The number of education, health and care (EHC) plans issued to pupils in England has risen by 11 per cent in a year, continuing an upward trend seen over the past four years.
New government data shows that there were 354,000 children and young people with education, health and care plans maintained by local authorities as of January this year, up from 319,800 at the same time last year. However, at the same time, pupil numbers have also increased.
The number of EHC plans issued by councils has been steadily growing since the middle of the decade, when the plans were introduced to replace statements of special educational needs.
EHC plans, which are used to determine how much funding schools get for each pupil, cover a greater range of conditions and have become increasingly sought-after as funding pressures have continued to bite.

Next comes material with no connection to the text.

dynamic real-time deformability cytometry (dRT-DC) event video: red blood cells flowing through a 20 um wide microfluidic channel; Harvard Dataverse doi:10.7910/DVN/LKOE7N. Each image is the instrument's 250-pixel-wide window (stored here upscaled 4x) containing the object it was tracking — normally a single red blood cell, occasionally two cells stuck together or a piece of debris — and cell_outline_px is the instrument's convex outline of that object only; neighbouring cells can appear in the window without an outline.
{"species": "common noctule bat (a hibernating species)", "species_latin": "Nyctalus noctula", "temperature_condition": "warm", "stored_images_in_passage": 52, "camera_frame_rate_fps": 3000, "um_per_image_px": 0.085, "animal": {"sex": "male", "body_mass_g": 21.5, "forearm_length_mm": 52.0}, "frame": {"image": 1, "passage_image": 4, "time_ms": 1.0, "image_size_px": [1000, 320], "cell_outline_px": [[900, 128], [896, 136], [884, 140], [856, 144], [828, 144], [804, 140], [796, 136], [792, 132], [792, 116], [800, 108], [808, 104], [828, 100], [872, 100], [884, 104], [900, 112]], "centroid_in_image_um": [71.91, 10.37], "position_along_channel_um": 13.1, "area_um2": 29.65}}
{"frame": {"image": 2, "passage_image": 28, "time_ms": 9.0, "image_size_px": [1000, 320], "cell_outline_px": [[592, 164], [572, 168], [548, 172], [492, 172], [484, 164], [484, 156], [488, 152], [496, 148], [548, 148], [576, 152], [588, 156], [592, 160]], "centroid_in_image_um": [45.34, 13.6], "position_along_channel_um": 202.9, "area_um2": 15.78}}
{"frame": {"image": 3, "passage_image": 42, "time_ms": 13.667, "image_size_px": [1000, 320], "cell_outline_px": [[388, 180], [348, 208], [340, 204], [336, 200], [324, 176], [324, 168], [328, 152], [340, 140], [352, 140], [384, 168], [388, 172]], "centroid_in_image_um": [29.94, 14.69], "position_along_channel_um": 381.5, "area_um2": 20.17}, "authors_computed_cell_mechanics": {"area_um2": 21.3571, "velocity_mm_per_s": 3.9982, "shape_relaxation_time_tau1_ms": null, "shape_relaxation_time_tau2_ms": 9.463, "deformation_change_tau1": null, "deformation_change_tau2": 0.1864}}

Of the total number of EHC plans, 39.2 per cent were held by pupils in mainstream schools, 38.6 per cent by those in special schools and 16.2 per cent by those in further education. Pupils in alternative provision made up 0.8 per cent of those with EHC plans.
New EHC plans were issued to 48,900 children and young people during the 2018 calendar year, up by 16 per cent on 2017.
But pupils and schools waited longer to receive their plans in 2018.
The percentage of new EHC plans issued within 20 weeks fell from 64.9 per cent in 2017 to 60.1 per cent in 2018. However, this rate is still higher than the 59.2 per cent seen in 2015 and the 58.6 per cent in 2016.
The increasing number of EHC plans in recent years has put pressure on schools and councils already feeling the financial strain.
Schools often have to fund the first £6,000 of high needs provision offered to pupils, and some headteachers have warned this has led to them having to cut SEND places.
Earlier this month, a council was accused of trying to discourage schools from applying for EHC plans.
It follows warnings that funding for high needs has failed to keep up with the rising demand for EHC plans.
The Local Government Association warned last year of a £536 million funding gap in SEND budgets.